Outros grandes entraves ao desenvolvimento energético são a excessiva carga tributária e as questões institucionais ligadas ao ambiente. Conforme informações do próprio Ministério das Minas e Energia, 45 hidrelétricas contratadas estão com as obras paralisadas por falta de licenciamento ambiental.

Se fôssemos escolher o setor que mais espelha a crise de infra-estrutura do Brasil, certamente o saneamento seria o escolhido. O Anuário Exame indica números que situam o Brasil em condições muito abaixo do que é mediano para o Terceiro Mundo, a exemplo da Região Norte, que possui uma cobertura de água tratada de 66% e 4,5% de esgoto, contra uma média nacional de 80% e 48% respectivamente. Falta água de qualidade para 35 milhões de brasileiros. Este é um investimento público por natureza, mas o Governo Federal vem convertendo R$1,7 bilhão anual em redes de água e esgoto, quando seria preciso seis vezes mais, durante 20 anos, para zerar o passivo. Na avaliação geral, o setor vai mal em todos os quesitos. “Falta um marco regulatório desde 1986, quando foi extinto o Plano Nacional de Saneamento Básico”. Há conflitos de interesses entre Estados e Municípios sobre a competência de concessão do serviço. A carga fiscal das empresas é elevada e gira em torno dos 20%.

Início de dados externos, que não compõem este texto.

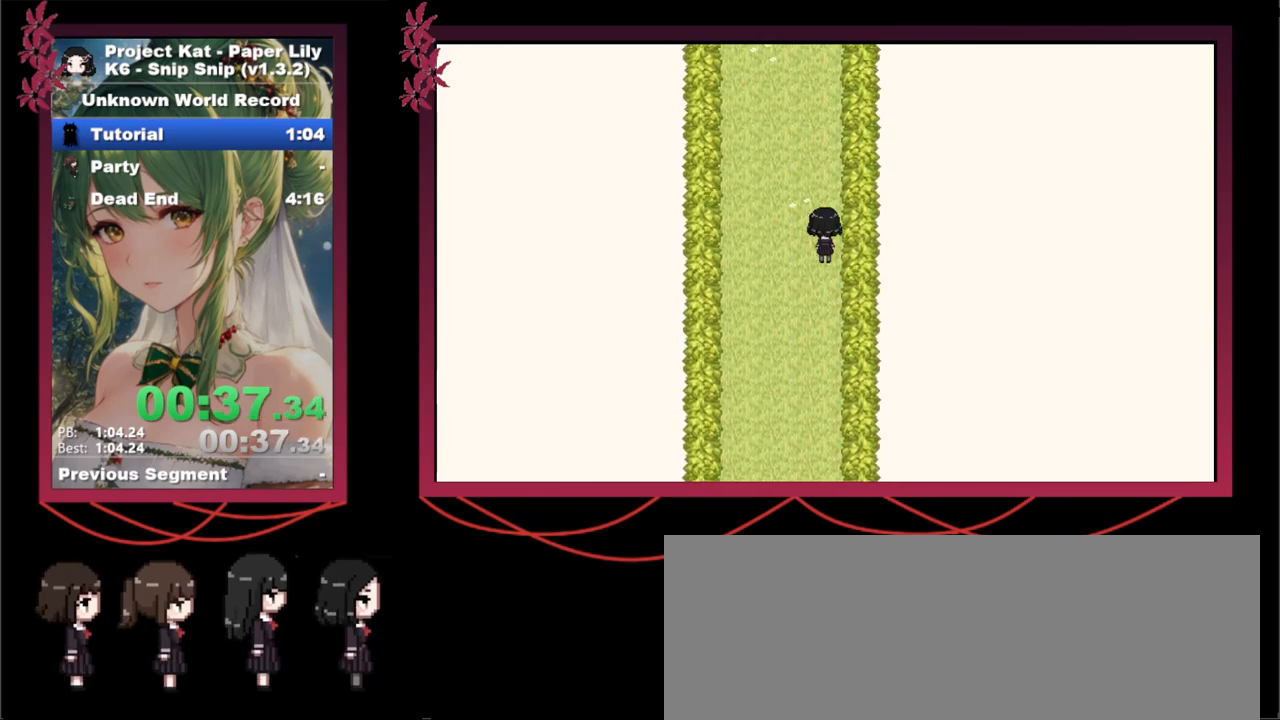
{"keys": ["up", "x"], "events": []}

A gerência de resíduos sólidos é outra divisão do saneamento básico que joga as estatísticas brasileiras de infra-estrutura no lixo. Mais de 20% dos rejeitos coletados no País são depositados a céu aberto e apenas 37,2% são acondicionados corretamente em aterros controlados. “Fortaleza, Belo Horizonte e Rio de Janeiro já estão com a capacidade dos seus aterros praticamente esgotada”. O segmento também possui má avaliação em todos os parâmetros, sendo que uma das principais críticas que se faz diz respeito à inércia legislativa do Projeto de Lei Nacional de Resíduos Sólidos.

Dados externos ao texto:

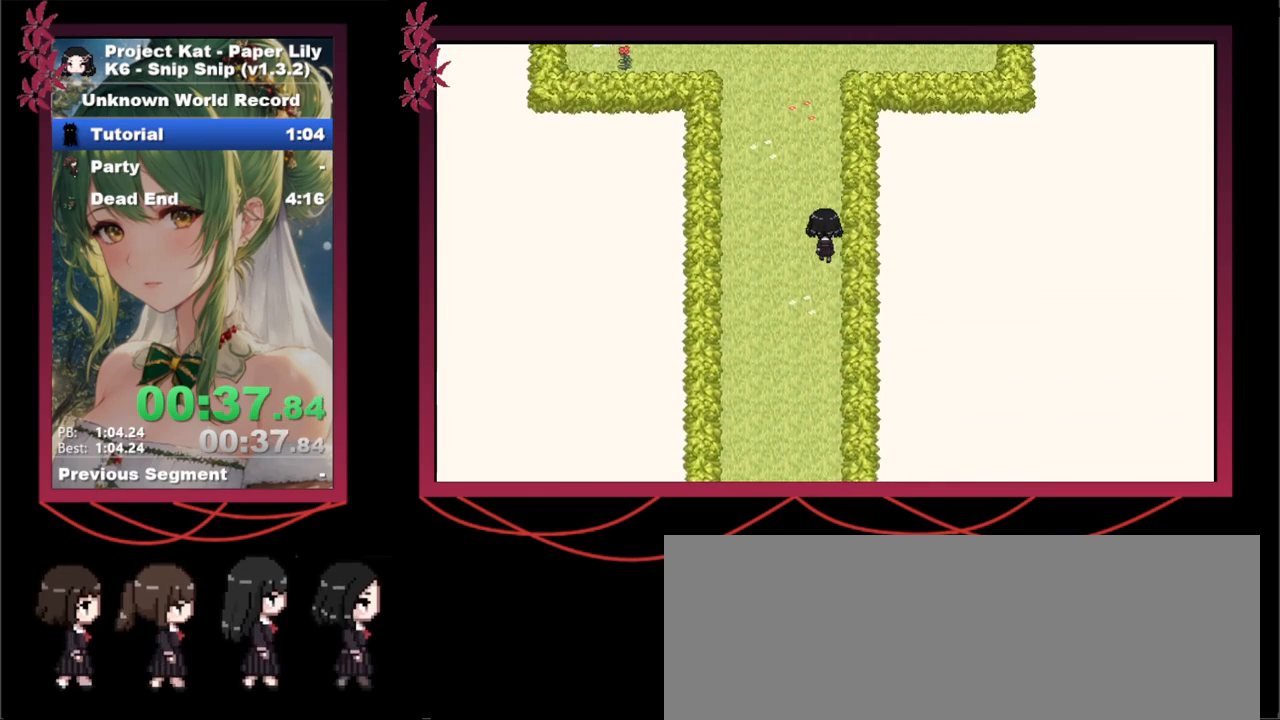
{"keys": ["up", "x"], "events": []}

Sr. Presidente, conforme afirma o texto do Anuário Exame, ao lado do saneamento básico, o setor de transportes está praticamente abandonado e a pé quanto às iniciativas governamentais. Para que se tenha noção do derrocamento, trabalho do Centro de Estudos de Logística da Universidade do Rio de Janeiro confirma que os investimentos recuaram, no período de 1975 a 2002, quase 2% do PIB para 0,2% do Produto Interno Bruto.

Quando afirmo a minha desconfiança da capacidade motora do Governo Lula de tocar as PPPs, baseio-me no comportamento do Ministério dos Transportes, no gerenciamento dos investimentos, na conservação e ampliação da malha. Hoje são investidos em média R$1,4 bilhão; R$8 bilhões a menos do que demanda o setor. Segundo levantamento realizado pela CNT - Confederação Nacional dos Transportes, “75% das rodovias estão em condições precárias”. O documento menciona que além de estar em frangalhos, o sistema rodoviário tem extensão muito limitada. “O Brasil tem dezessete quilômetros de estradas para cada mil quilômetros quadrados de área, um décimo da concentração existente nos Estados Unidos”. Do 1,7 milhão de quilômetros de estradas do País, apenas 160 mil são pavimentadas. Na avaliação geral do setor, Exame resume que não há o que se fazer além de o Governo Federal investir na recuperação e na expansão da malha rodoviária. Ainda não houve providência minimamente satisfatória neste sentido.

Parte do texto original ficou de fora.